INGREDIENTS:
Sarah Beth's Homemade Dips Creamy Cajun Dip Mix
1/2 C local honey
juice of one lemon
1 T soy sauce
1/3 C water
1 T cornstarch
1 lb chicken breast, cut into 2-inch chunks
1-2 T olive oil (or oil of choice)
rice of choice
DIRECTIONS:
- Tenderize chicken breasts, cut into 2-inch chunks, and place in a container with a lid.
- Combine Cajun dip mix (entire package), honey, lemon juice, and soy sauce. Mix well.
- Pour half of the marinade on the chicken and mix well. Marinate in the refrigerator for at least two hours. Set remaining marinade aside.
- Prepare vegetables of choice. I used red/yellow/orange peppers, half a Vidalia onion, and one jalapeno (without seeds). Refrigerate until the chicken has finished marinating.

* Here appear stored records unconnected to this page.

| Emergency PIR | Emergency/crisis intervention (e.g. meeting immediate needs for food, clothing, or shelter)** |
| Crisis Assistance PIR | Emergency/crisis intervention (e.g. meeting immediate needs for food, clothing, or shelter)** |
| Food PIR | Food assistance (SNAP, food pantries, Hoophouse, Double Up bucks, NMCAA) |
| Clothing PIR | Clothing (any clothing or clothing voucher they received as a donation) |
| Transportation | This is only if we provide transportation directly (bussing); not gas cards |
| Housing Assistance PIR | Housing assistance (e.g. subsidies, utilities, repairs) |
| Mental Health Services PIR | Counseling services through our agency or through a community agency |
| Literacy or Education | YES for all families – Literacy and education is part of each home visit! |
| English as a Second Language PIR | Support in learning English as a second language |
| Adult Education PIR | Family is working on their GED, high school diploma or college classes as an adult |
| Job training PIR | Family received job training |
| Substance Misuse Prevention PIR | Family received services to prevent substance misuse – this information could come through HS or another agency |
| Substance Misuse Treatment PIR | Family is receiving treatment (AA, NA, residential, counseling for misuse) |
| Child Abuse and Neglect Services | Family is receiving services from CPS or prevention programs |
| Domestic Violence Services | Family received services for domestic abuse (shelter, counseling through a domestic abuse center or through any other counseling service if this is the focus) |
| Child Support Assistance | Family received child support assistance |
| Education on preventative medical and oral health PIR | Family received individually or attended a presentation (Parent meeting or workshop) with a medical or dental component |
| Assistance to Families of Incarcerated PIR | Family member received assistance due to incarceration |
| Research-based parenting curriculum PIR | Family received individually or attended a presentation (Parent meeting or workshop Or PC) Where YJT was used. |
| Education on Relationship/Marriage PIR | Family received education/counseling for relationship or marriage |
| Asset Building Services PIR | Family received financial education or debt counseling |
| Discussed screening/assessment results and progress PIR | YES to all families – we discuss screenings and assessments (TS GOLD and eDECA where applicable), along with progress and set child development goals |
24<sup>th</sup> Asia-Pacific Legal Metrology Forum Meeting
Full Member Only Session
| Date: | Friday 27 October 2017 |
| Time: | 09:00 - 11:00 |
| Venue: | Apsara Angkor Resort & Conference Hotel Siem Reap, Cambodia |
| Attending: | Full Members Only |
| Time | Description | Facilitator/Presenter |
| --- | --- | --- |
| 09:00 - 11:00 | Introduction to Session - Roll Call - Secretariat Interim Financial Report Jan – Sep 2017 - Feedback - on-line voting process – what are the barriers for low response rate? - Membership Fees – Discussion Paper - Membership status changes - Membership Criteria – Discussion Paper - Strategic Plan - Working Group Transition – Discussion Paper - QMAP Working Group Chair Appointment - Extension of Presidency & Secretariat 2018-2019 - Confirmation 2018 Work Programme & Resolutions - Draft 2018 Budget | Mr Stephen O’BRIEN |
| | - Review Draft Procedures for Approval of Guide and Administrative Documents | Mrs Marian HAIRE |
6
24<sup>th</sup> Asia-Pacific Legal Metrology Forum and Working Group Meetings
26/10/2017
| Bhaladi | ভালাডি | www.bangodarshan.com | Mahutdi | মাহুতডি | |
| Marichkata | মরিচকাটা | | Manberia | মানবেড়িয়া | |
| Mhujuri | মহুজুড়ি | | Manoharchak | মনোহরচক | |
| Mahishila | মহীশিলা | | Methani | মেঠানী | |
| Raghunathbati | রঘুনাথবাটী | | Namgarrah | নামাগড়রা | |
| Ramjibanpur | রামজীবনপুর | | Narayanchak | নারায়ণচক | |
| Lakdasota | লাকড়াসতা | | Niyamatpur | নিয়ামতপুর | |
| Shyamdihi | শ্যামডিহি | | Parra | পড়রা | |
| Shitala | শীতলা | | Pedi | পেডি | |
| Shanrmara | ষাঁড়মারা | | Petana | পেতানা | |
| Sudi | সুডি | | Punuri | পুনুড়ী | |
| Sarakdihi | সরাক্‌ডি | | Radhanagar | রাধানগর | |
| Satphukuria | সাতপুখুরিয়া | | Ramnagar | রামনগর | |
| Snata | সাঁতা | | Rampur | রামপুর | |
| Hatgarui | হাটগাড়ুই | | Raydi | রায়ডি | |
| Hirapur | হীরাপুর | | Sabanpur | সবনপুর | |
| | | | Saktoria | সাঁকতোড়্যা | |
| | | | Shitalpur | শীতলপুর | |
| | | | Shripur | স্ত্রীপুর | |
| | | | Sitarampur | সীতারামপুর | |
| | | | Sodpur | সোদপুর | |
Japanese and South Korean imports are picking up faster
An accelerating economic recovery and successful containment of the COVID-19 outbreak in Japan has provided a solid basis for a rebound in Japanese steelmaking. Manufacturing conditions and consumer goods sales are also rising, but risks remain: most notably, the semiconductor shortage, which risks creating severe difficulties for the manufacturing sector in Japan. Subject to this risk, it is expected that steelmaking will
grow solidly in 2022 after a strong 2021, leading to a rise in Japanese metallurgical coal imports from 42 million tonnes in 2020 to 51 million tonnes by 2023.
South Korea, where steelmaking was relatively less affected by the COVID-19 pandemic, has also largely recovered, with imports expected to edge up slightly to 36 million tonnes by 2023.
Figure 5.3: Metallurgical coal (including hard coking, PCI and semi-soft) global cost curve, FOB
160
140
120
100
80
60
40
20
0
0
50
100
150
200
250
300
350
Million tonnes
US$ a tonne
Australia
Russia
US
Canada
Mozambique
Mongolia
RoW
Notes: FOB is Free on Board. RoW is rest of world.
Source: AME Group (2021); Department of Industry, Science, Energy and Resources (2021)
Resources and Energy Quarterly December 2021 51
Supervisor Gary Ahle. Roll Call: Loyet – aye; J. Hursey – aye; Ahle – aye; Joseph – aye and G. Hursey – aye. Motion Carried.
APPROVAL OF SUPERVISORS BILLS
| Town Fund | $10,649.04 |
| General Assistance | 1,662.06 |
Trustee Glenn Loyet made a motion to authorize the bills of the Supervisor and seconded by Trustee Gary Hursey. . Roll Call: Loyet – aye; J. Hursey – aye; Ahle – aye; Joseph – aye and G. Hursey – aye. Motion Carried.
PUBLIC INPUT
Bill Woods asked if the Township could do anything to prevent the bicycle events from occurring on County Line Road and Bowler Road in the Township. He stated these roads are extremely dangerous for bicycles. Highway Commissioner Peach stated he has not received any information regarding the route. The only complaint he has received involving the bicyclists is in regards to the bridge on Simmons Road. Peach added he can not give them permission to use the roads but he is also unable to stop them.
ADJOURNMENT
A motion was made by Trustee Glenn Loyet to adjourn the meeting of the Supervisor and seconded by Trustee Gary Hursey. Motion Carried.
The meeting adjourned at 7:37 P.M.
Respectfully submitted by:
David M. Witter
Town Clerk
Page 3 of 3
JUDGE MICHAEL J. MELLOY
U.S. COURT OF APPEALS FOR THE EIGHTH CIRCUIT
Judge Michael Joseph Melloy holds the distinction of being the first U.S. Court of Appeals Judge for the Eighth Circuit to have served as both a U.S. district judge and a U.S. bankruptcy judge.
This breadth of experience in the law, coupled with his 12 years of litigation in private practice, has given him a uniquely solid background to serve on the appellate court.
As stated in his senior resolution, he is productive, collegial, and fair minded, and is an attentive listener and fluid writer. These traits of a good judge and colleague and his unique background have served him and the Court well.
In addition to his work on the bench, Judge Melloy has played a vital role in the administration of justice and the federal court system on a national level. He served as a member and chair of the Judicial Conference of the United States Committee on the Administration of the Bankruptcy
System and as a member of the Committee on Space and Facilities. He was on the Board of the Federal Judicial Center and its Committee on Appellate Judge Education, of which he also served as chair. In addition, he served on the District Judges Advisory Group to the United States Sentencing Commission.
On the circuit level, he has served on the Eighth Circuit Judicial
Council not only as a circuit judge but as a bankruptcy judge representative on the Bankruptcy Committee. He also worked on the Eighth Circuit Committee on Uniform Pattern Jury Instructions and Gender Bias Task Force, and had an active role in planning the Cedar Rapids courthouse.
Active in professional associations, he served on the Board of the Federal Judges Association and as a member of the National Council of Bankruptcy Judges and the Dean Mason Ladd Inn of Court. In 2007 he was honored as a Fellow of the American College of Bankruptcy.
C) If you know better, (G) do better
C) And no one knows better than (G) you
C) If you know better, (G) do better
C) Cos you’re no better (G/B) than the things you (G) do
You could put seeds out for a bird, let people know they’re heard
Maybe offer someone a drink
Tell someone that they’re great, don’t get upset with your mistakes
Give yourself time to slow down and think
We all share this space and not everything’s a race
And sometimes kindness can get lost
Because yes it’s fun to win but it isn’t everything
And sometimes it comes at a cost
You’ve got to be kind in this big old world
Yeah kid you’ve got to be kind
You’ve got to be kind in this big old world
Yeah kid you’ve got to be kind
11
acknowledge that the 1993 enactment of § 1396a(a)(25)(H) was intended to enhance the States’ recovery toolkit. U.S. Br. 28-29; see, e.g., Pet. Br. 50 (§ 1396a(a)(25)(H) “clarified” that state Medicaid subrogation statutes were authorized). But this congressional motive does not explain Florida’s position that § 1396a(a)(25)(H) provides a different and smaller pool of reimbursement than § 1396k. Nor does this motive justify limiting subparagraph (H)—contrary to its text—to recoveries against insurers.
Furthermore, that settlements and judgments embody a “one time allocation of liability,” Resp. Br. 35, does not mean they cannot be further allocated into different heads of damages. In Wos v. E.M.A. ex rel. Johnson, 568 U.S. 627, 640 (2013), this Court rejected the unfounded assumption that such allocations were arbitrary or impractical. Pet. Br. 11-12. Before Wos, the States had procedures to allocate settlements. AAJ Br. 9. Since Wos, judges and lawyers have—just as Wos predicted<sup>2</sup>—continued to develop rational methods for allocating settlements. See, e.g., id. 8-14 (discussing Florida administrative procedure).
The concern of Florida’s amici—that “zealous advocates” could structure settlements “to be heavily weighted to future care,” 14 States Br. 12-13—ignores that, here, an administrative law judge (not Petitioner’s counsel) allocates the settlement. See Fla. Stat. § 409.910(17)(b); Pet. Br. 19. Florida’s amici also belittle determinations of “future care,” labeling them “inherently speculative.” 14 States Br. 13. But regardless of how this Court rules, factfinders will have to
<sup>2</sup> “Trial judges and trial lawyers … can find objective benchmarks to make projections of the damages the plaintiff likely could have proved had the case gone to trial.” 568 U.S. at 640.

- Put oil in a skillet and sauté vegetables until desired tenderness. Remove and set aside.
- Whisk together water and cornstarch.
- Place chicken in skillet and cook/turn until internal temperate reaches 165 degrees.
- Add remaining marinade and stir well.
- Pour in water and cornstarch. Stir until sauce has thickened.
- Serve in bowls over rice of choice. I used Simple Truth Organic, whole grain brown rice (ready in 90 seconds).
- Enjoy the sweet and spicy goodness!